▸ Potongan Dokumen

>>

Bisnis.com, JAKARTA - Kinerja PT Perusahaan Gas Negara Tbk. pada tahun ini diprediksi dalam tekanan akibat sentimen penyebaran Covid-19. Penyebaran virus corona ini dinilai menurunkan permintaan dan menahan ekspansi perseroan. Namun, analis masih mempertahankan rekomendasi beli untuk saham emiten bersandi PGAS itu.
Analis Kresna Securities Timothy Gracianov mengatakan permintaan yang surut mungkin akan bertahan cukup lama akibat penyebaran Covid-19 dan beragam dampak turunannya. Volume distribusi gas perseroan pada 2020 diperkirakan turun di kisaran 860 bbutd (Billion British thermal units per day)
Perlambatan itu pun terjadi bersamaan dengan perubahan dalam Perjanjian Jual Beli Gas dengan PLN. Perubahan perjanjian disebut bisa berdampak pada penyerapan gas yang lebih rendah.

<<

▸ Tugas Wajib
A. Ubahlah bagian artikel tentang PGAS dari "Bisnis.com, JAKARTA - Kinerja" sampai "yang lebih rendah.", lalu ganti "perseroan" dengan "perusahaan".
B. Lanjutkan artikel tentang PGAS, dimulai setelah kalimat terakhir yang ditampilkan.
Catatan yang dicantumkan di sini diambil dari sumber lain, bukan dari artikel tentang PGAS.

▸ Catatan Hasil Ekstraksi
>>

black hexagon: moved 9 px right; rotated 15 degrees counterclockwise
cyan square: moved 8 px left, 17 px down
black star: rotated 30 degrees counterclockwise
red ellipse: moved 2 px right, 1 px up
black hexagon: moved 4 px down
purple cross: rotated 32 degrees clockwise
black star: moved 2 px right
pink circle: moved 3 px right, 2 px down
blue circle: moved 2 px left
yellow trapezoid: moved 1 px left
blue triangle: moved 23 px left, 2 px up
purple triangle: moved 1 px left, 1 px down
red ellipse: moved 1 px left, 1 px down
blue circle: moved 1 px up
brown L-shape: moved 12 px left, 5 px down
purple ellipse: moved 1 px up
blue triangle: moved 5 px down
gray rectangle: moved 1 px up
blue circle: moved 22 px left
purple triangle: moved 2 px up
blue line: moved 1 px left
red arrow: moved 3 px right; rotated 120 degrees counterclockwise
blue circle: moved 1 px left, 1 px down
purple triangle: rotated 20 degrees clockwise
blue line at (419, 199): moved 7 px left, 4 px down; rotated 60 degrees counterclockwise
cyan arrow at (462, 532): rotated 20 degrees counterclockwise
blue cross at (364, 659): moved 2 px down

<<

▸ Jawaban Berurutan
A.
Bisnis.com, JAKARTA - Kinerja PT Perusahaan Gas Negara Tbk. pada tahun ini diprediksi dalam tekanan akibat sentimen penyebaran Covid-19. Penyebaran virus corona ini dinilai menurunkan permintaan dan menahan ekspansi perusahaan. Namun, analis masih mempertahankan rekomendasi beli untuk saham emiten bersandi PGAS itu.
Analis Kresna Securities Timothy Gracianov mengatakan permintaan yang surut mungkin akan bertahan cukup lama akibat penyebaran Covid-19 dan beragam dampak turunannya. Volume distribusi gas perusahaan pada 2020 diperkirakan turun di kisaran 860 bbutd (Billion British thermal units per day)
Perlambatan itu pun terjadi bersamaan dengan perubahan dalam Perjanjian Jual Beli Gas dengan PLN. Perubahan perjanjian disebut bisa berdampak pada penyerapan gas yang lebih rendah.

B.
Sesungguhnya efek sentimen penyebaran Covid-19 sudah terasa sejak Februari, ketika PGAS hanya mencatat 876 bbtud dalam volume distribusi periode itu, lebih rendah 1,4 persen dibandingkan dengan volume distribusi periode Januari yang mencapai 888 bbutd.
“Maret mungkin bisa lebih buruk, karena pelanggan komersial, industri, dan listrik mengurangi penggunaan gas,” ujar Timothy seperti dikutip dari publikasi risetnya, Senin (13/4/2020).
Adapun, emiten berpelat merah itu telah menurunkan perkiraan volume distribusi gasnya- tidak termasuk gas olahan- menjadi di kisaran 900-925 bbutd dibandingkan dengan panduan sebelumnya sebesar 950-980 bbtud.
Selain itu, perseroan memangkas 25-35 persen operational expenditure (opex), menjadi sebesar US$460-US$530 juta dari semula US$717 juta. PGAS pun menurunkan alokasi capital expenditure (capex) menjadi hanya sebesar US$350-US$500 juta dibandingkan dengan rencana sebelumnya sebesar US$500-US$700 juta.
Kepala Riset Maybank Kim Eng Securities Isnaputra Iskandar mengatakan dalam publikasi risetnya bahwa pihaknya merevisi perkiraan penjualan dan laba inti perseroan menjadi sebesar US$2,811 juta dan US$94 juta.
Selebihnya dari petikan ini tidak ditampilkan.